Former governor Sarah Palin completed her memoir in four months. She knew what she wanted to say, apparently, and had Lynn Vincent, a senior writer for the Christian publication World Magazine, bang it out. The book is due November 17 and is originally listed at $28.99 at Amazon, except that it’s already available at a cut-rate discount: Going Rogue is priced-to-sell at a mere $9– that’s for a hardcover due out in three weeks. Which raises the question: How many bestseller lists can the book top before it’s printed?
Palin’s book is just the latest addition to the the right-wing bestseller industry, where wingnut web-giveaways and bulk pre-publication sales inflate purchase rates and shoot titles up the lists, leading stores to further promote and discount them.
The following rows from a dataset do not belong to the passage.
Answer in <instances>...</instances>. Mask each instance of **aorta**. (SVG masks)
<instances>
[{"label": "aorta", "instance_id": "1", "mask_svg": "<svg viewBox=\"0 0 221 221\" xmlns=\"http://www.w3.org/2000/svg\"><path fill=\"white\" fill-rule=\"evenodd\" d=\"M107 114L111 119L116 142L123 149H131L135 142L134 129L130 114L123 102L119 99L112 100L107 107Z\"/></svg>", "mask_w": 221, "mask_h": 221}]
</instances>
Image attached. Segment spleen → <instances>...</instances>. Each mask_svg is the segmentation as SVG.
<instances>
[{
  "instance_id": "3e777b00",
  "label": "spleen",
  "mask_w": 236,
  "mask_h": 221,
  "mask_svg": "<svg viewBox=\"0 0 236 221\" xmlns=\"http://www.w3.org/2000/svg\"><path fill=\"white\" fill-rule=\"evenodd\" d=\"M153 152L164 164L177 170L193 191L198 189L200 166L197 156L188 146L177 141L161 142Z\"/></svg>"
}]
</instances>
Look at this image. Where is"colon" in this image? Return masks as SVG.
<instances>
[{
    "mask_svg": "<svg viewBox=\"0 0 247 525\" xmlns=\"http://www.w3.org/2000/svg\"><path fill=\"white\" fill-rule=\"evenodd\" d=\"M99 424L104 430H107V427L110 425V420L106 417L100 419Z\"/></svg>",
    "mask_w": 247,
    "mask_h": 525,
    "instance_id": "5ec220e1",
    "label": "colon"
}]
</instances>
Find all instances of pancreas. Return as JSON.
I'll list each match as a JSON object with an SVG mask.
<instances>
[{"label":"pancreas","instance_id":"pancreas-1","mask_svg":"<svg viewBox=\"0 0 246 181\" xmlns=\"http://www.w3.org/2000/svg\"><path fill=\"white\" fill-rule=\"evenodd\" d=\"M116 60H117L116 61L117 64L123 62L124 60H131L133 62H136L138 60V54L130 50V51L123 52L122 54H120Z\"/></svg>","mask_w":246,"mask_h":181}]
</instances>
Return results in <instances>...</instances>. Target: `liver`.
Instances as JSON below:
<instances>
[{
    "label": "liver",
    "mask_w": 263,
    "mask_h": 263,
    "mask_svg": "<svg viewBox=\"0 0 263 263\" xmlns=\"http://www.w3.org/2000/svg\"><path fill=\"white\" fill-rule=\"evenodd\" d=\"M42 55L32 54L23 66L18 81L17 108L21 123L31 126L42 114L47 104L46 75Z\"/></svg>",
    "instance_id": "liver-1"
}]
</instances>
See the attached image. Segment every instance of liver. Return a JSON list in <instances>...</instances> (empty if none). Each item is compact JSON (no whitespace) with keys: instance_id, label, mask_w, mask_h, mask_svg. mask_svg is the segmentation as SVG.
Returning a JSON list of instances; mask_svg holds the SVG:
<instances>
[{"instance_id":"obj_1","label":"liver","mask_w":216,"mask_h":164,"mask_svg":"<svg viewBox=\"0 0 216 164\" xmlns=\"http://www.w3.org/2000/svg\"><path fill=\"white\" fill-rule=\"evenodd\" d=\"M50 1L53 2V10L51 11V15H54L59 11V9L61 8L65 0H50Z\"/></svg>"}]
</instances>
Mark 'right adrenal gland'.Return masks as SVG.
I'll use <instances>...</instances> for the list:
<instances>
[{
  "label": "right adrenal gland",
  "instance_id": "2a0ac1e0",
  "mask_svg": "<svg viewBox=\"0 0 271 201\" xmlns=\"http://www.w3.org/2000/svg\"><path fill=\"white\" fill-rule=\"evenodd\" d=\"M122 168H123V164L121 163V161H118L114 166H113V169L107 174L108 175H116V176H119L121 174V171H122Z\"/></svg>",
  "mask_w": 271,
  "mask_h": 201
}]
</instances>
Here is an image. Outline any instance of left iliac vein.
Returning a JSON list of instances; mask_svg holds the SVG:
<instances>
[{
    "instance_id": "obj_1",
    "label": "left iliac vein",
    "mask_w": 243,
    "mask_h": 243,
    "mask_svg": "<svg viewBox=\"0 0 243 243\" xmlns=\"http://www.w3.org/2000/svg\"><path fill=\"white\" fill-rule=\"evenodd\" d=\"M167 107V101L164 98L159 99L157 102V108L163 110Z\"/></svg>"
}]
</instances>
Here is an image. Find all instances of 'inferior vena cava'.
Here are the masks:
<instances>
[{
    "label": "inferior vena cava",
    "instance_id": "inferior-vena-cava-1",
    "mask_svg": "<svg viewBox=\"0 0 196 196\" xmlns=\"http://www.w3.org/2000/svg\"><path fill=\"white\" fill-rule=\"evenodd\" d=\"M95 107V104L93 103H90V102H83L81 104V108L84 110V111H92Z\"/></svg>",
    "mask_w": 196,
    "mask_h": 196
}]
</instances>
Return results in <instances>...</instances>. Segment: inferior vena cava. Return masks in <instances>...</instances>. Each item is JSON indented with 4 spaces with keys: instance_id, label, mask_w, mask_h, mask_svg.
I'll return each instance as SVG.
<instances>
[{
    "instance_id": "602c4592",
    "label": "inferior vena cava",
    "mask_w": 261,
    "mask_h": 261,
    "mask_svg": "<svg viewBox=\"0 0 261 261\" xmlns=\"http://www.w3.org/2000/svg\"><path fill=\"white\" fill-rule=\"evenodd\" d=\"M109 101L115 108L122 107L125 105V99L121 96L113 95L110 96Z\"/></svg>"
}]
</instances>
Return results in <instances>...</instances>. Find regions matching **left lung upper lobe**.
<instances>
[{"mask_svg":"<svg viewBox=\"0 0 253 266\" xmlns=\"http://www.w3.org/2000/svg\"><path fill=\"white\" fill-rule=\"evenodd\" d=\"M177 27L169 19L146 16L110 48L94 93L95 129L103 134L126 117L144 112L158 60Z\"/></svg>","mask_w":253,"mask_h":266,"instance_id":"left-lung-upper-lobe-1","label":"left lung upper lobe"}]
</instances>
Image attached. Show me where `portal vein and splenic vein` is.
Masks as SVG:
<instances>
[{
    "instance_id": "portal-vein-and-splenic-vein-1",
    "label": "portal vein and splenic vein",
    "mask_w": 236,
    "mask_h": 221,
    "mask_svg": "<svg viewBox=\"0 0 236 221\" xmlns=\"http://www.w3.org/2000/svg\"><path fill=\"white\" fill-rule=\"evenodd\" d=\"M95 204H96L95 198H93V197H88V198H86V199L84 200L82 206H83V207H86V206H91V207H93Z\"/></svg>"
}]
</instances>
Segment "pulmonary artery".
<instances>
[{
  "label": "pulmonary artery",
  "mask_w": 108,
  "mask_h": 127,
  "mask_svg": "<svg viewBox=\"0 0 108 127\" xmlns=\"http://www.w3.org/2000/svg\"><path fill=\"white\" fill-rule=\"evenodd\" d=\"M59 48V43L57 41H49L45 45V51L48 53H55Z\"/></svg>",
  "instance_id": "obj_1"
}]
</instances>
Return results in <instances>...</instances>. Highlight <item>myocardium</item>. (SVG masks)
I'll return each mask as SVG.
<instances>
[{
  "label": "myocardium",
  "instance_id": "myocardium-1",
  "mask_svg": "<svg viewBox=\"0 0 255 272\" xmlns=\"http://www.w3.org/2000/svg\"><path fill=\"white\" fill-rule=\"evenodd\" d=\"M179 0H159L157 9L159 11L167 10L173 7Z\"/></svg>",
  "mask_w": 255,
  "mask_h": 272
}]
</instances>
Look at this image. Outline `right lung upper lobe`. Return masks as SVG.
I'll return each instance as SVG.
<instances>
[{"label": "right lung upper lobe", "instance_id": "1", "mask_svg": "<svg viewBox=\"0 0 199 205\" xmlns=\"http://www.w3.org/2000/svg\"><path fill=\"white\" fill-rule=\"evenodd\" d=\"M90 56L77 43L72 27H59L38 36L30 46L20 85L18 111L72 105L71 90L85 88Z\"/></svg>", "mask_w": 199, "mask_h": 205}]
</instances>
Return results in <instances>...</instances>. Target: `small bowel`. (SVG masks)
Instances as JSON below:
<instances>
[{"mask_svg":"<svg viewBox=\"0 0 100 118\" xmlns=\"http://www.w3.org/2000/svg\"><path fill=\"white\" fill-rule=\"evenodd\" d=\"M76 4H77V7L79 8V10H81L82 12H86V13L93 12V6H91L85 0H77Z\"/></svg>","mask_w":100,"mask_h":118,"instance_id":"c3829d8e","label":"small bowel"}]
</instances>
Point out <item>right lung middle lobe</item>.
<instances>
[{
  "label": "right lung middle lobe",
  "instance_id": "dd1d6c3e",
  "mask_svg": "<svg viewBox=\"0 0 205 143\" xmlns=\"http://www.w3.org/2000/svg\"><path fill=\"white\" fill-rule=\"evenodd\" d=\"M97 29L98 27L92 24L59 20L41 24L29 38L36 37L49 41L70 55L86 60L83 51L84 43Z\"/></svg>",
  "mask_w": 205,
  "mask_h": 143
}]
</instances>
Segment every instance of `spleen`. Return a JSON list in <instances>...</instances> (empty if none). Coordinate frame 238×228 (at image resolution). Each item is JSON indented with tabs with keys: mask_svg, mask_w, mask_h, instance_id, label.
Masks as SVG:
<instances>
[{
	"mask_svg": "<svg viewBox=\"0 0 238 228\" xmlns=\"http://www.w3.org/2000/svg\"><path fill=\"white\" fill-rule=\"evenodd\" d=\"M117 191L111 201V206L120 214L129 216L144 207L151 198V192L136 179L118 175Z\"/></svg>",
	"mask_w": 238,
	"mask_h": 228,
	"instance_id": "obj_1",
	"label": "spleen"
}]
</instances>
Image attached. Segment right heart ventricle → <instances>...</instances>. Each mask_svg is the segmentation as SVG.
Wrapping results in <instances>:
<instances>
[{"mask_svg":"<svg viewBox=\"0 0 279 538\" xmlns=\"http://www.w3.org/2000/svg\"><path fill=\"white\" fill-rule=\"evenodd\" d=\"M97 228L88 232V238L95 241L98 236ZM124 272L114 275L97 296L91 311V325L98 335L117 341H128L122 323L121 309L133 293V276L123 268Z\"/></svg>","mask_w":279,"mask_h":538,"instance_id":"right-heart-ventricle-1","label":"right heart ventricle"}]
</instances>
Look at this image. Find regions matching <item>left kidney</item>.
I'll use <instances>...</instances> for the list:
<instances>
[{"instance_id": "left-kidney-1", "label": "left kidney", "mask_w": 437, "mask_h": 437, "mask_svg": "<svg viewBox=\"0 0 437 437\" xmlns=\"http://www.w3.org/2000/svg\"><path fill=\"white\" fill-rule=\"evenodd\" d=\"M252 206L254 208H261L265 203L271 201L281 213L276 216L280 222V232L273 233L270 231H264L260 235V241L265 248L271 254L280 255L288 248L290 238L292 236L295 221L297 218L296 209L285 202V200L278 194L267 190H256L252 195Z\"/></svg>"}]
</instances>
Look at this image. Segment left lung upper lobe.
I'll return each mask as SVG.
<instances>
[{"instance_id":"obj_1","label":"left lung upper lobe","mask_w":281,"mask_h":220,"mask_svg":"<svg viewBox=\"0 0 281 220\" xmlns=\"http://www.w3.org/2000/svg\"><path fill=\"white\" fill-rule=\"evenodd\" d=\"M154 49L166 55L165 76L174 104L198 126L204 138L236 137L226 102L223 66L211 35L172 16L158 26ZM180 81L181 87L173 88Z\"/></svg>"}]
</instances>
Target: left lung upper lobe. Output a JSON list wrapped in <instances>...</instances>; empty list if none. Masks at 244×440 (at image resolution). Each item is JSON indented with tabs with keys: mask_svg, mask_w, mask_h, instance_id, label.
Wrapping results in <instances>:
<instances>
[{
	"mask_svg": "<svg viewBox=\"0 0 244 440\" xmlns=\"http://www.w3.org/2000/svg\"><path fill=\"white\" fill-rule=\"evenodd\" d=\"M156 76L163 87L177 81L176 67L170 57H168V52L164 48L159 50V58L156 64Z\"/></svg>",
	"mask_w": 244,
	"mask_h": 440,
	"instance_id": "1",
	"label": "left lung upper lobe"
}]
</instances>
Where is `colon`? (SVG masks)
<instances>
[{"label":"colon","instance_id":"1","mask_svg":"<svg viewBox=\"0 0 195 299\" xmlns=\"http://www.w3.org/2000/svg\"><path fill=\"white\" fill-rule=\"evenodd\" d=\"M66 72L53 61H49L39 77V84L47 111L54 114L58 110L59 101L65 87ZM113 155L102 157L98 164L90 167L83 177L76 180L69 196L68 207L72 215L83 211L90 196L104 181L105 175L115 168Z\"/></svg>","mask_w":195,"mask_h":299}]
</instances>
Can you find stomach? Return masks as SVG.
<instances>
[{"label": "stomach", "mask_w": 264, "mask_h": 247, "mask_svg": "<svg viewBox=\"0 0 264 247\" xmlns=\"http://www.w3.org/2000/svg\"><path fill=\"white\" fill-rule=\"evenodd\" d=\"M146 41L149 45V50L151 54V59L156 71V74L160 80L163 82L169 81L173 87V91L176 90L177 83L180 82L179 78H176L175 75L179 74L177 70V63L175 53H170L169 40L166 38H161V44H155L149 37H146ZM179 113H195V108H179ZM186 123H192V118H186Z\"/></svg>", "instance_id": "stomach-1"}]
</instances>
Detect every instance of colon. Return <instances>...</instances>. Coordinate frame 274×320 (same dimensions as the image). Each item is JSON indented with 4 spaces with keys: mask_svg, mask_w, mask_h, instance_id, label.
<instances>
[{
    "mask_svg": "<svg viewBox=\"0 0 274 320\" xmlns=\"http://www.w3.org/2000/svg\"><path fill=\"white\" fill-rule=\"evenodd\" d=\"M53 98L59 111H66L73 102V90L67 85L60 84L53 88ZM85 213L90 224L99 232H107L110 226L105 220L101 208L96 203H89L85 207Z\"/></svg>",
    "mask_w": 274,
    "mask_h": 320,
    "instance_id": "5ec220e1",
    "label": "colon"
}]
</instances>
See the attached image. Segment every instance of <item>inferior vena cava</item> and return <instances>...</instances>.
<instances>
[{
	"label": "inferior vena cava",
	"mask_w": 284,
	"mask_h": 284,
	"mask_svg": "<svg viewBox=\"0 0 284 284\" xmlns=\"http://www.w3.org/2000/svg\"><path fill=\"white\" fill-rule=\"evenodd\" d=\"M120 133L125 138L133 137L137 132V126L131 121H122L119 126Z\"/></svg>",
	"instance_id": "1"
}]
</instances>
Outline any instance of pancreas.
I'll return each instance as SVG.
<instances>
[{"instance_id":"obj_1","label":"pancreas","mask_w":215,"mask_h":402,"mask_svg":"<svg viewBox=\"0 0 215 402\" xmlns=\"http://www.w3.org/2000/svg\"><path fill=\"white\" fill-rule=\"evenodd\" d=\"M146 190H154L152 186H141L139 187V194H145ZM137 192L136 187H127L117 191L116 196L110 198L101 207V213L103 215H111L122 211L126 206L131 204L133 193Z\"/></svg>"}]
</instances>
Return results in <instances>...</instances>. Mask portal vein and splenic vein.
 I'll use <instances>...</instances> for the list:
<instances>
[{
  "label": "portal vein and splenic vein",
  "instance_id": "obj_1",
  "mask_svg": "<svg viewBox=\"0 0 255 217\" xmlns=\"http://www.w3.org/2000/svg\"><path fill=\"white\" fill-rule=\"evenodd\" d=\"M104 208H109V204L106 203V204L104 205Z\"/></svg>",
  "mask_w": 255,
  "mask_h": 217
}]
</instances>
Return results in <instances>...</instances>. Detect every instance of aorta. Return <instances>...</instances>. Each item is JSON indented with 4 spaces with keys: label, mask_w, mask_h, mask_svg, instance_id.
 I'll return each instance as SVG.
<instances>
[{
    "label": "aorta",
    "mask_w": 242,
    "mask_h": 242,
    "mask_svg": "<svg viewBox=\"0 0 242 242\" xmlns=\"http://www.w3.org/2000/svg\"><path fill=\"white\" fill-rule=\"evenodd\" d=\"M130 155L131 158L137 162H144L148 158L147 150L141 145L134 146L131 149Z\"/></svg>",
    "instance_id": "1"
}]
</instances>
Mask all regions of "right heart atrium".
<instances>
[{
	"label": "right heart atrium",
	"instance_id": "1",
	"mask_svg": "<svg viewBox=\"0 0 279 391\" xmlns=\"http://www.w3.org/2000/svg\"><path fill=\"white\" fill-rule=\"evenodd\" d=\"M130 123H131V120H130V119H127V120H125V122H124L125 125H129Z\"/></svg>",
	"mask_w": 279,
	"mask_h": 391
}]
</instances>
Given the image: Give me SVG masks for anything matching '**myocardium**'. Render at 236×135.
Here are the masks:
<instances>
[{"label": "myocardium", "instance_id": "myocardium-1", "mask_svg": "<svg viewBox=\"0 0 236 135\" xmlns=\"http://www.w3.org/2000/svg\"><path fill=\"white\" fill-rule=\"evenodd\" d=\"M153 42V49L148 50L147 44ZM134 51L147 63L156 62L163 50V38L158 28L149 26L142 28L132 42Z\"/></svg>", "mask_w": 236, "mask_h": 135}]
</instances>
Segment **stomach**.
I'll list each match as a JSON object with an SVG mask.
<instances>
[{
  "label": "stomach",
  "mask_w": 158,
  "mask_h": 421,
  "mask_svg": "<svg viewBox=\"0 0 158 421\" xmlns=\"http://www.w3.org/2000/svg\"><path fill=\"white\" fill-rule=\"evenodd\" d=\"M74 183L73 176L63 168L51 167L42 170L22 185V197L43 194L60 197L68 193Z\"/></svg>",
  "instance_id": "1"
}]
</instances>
It’s part of what Hillary Clinton, also author of a bestselling memoir, might call the vast right-wing publishing conspiracy, where the marketing of conservative titles as bestsellers is meant to push a right-wing agenda and bolster arguments that the majority of the country really thinks like Rush– or Palin or like attack writer Jerome Corsi, author of election-season bestseller The Obama Nation, a “nonfiction bestseller” that was neither, as Prof. Peter Drier put it.
Progressive or lefty or leftwing or radical leftist site Buzzflash (What do the words mean anymore?) will be selling a parody comic book version of Palin’s memoir entitled “Going Rouge.” (But shouldn’t that be “Goin’ Rouge”?) Look for it behind a big promotional campaign with lifesize cardboard cutouts and so on at all your favorite chain bookstores!